Chan rouses us at 6 AM to prepare for arrival in Chang Mai scheduled for 6:30. Just time to make it to the communal sink at the end of the car to spash some water on our faces, grab a quick cup of coffee in the dining car and get ready to dismount. We clear the station and load aboard songthaews (pick up trucks) and head for the Prince Hotel where we will spend one night before proceeding on the hill trek. The Prince is the equal of the Trang in most aspects. All the requisites for a travelers needs without being overly fancy. We spend the day exploring the city, swimming in the pool, shopping the stores.

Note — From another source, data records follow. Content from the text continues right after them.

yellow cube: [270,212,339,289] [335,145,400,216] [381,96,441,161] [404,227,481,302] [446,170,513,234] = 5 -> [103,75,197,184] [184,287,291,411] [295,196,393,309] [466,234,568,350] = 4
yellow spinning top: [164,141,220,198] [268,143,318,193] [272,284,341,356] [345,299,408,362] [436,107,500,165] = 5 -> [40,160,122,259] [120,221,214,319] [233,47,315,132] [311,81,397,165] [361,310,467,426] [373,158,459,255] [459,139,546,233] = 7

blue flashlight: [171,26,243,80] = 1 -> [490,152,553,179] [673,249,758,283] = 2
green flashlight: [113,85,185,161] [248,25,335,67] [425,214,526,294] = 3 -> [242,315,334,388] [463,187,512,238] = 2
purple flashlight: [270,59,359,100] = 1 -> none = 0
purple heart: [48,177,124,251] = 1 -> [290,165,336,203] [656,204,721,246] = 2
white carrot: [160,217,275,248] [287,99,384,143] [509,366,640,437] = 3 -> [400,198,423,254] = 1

Chang Mai is quite large, second to Bangkok, but is laid out so it’s easy to get around without getting completely lost. I spent the day hoofing the streets and shopping for a pair of long hiking trousers, the one item I inadvertently left with my gear stored in Bangkok. I had brought the zip off type and found to my dismay that the lower halfs didn’t make the journey north. Several shops and four bucks later I had a very nice pair that the gang joked about as being so full of pockets I didn’t need a backpack. Some truth to that as I never really could remember which pocket held my normal assortment of stuff one carries in their trousers. I warned them that Father Time would catch up with them too one of these days.

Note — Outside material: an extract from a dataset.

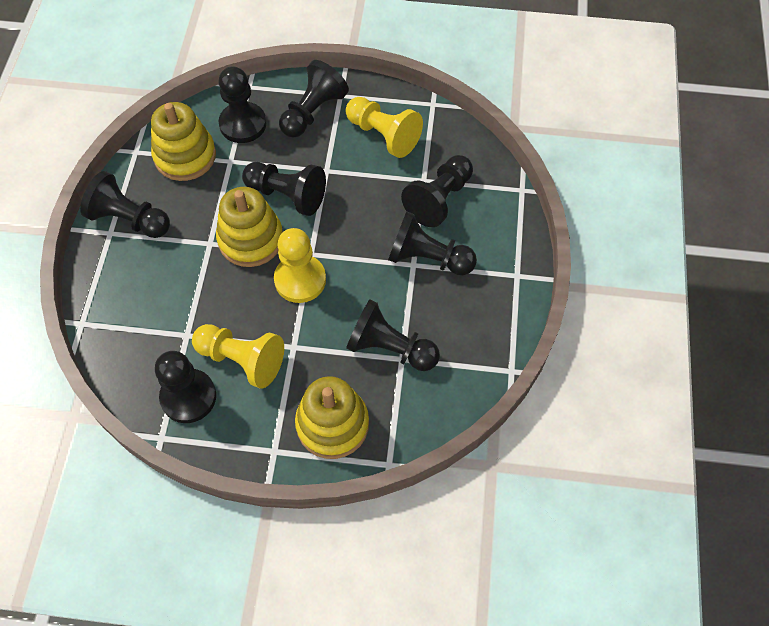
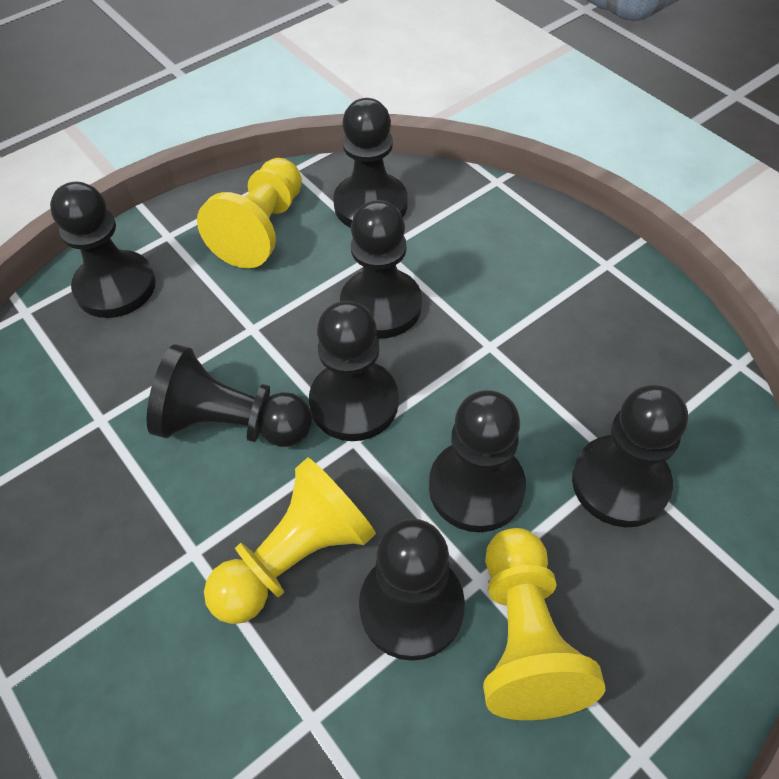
yellow stacking toy: [151,102,216,181] [216,187,283,267] [295,376,369,459] = 3 -> none = 0

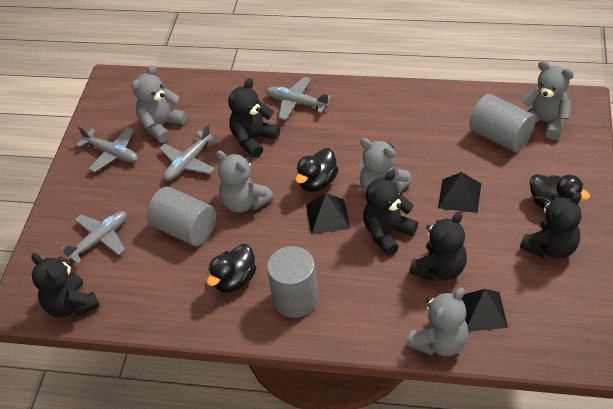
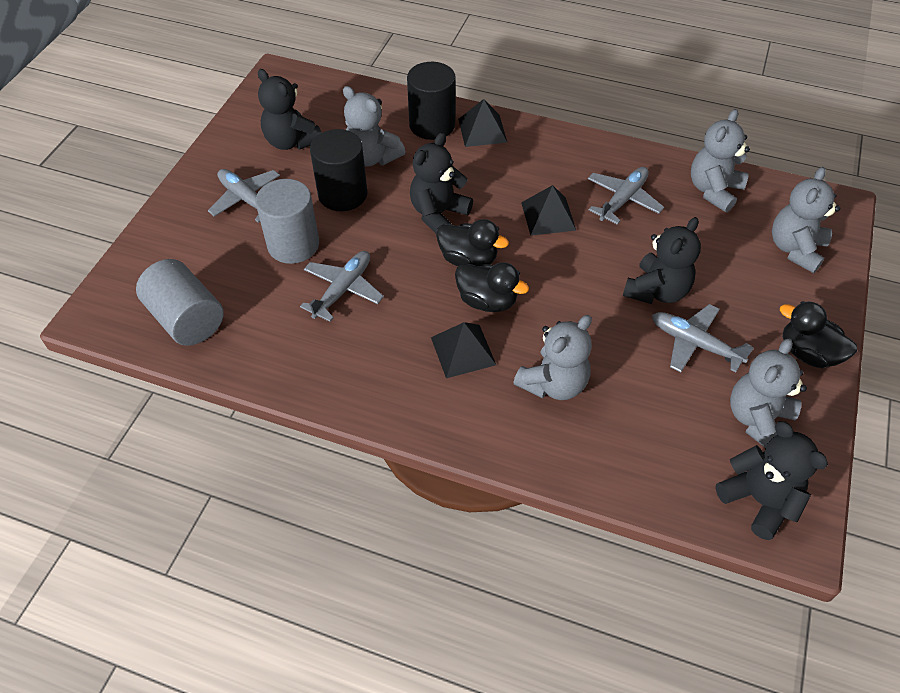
black cylinder: none = 0 -> [310,129,368,211] [407,62,456,140] = 2
black teddy bear: [31,253,100,318] [228,78,280,158] [363,170,418,256] [409,212,467,281] [520,192,582,259] = 5 -> [258,69,322,150] [410,133,473,233] [623,217,701,304] [715,421,828,540] = 4
grey cylinder: [147,187,216,246] [267,246,318,318] [469,94,536,152] = 3 -> [136,259,224,346] [256,179,319,264] = 2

That evening Chan arranged to take us all to a special Thai dinner and show.  We were to meet in the lobby at a certain time that apparently failed to register in my feeble brain and the group piled into Songthaews and left without me...not realizing that I wasn't there.  I showed up a few minutes later and no one was in the lobby.  I hung around for a while thinking I had gotten the time wrong and then the phone rang.  It was good ol' Chan looking for his missing member.  He came back for me on a motorcycle and I must say I got an unexpected added thrill for the day riding shotgun on the back and hanging on to Chan for dear life as he streaked through Chang Mai and out to the restaurant on the outskirts of town. I'm sure he is an excellent driver but it is a bit unnerving to be on a motorcycle tailgaiting other traffic at about a foot or less intervals and passing between parallel moving vehicles.  As we used to say in Vietnam when a round landed uncomfortably close, "only the laundry lady will know how close that one came." 

We are up early the next day and climb aboard Songthaews, pick-up trucks with sideways board seats in the back, six passengers and gear per truck. We head north out of Chang Mai and the first part of the trip is on a major highway. The air is whipping through the back of the truck and whoops, there goes my new hat flying out the back…the special hat that Kimberly gave me. It had two bright LED lights in the edge of the bill and a hidden switch that really illuminated the darkness…just the thing for finding an outhouse in the wee hours of the night. I banged on the cab and got the driver to go back but the hat had disappeared in the meantime. Most likely a motorcyclist had seen it flying and grabbed it before we could find a turnaround. I was beginning to wonder what else I would be losing before the day was over. We are headed up toward the second highest mountain in Thailand and after what seemed an eternity in the back of the Songthaews we dismount at a small store where we grab some snacks that suffice for lunch. Here we meet our native guides who will lead us up to the first nights camp at a Lisu tribal village. The trek takes a little less than 3 hours but mostly up hill and the pace is brisk. We stop intermittently to view something the guides point out. Edible plants, curious views and sights of the mountains. I notice that the chatter really drops off and the breathing gets heavier. At the stops I just about get my breathing back to normal and we are off again on the uphill trek.

A view of the mountains.....and the trekkers.








Note the bamboo walking stick I’m leaning on. The Lisu guide cut it for me saying, "Here Papa, you will need this." I think it saved me from a couple of slips and potential falls.











 I'd like to think the girls would be ready to catch me if I stumble but that would be a stretch.